• **Given problem**
Turn the lines of the material below into a numbered list, skipping any blank lines and leaving out the pictures.

• **Dataset rows**
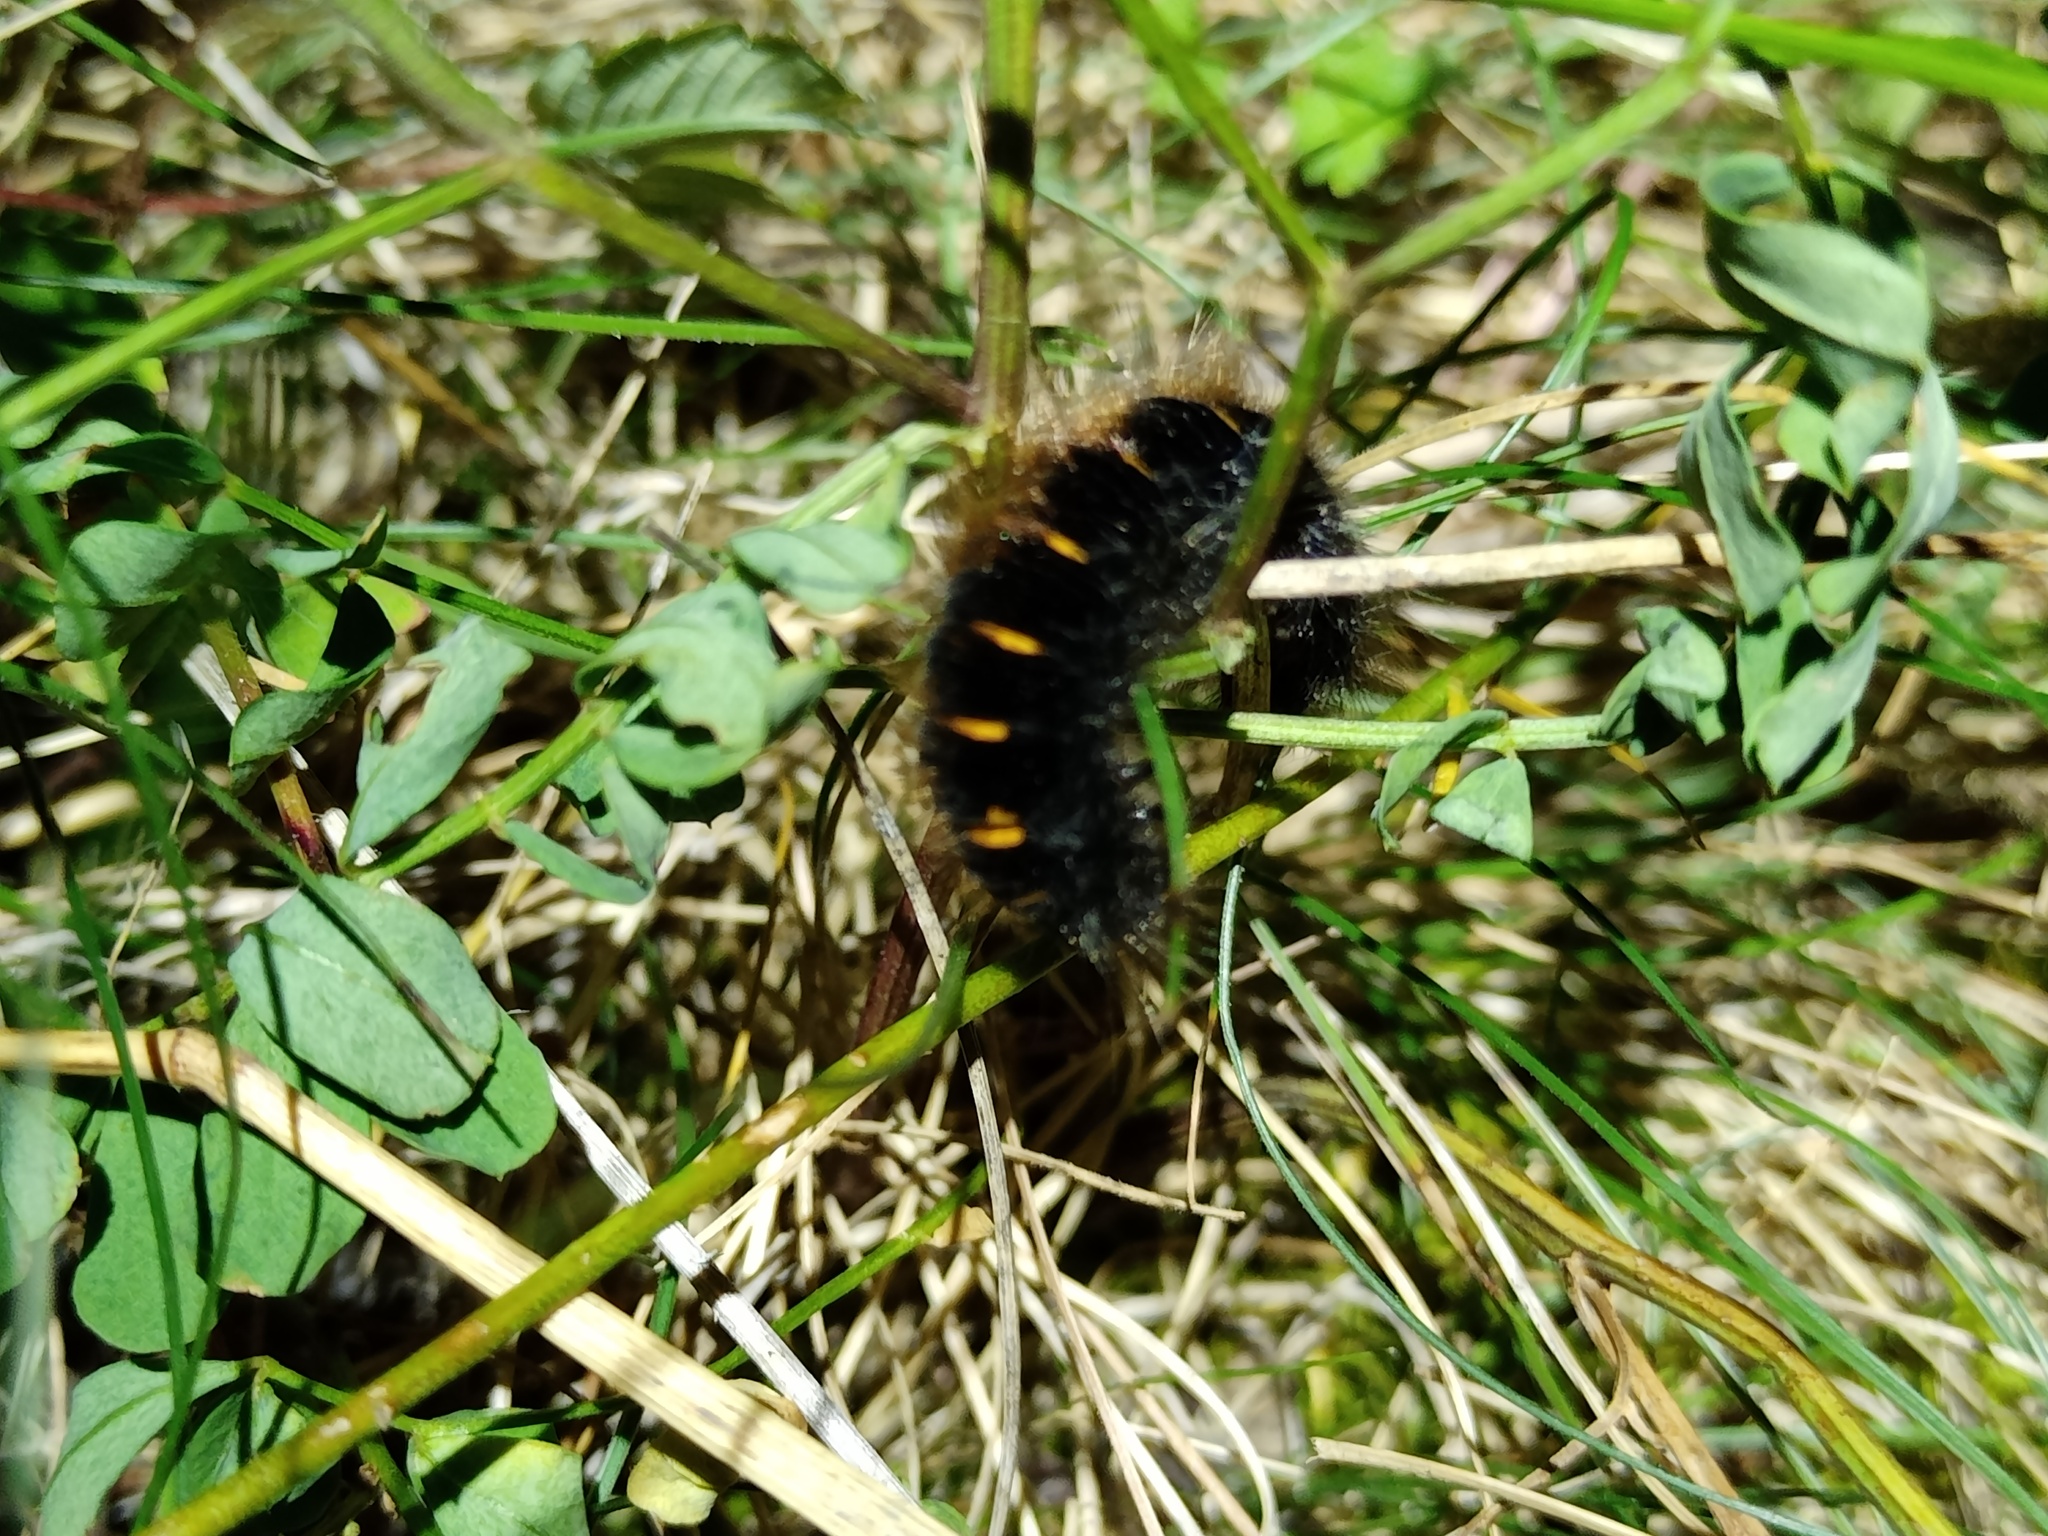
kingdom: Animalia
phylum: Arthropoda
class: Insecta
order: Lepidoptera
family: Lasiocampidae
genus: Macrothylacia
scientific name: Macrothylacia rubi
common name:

• **Final answer**
1. kingdom: Animalia
2. phylum: Arthropoda
3. class: Insecta
4. order: Lepidoptera
5. family: Lasiocampidae
6. genus: Macrothylacia
7. scientific name: Macrothylacia rubi
8. common name:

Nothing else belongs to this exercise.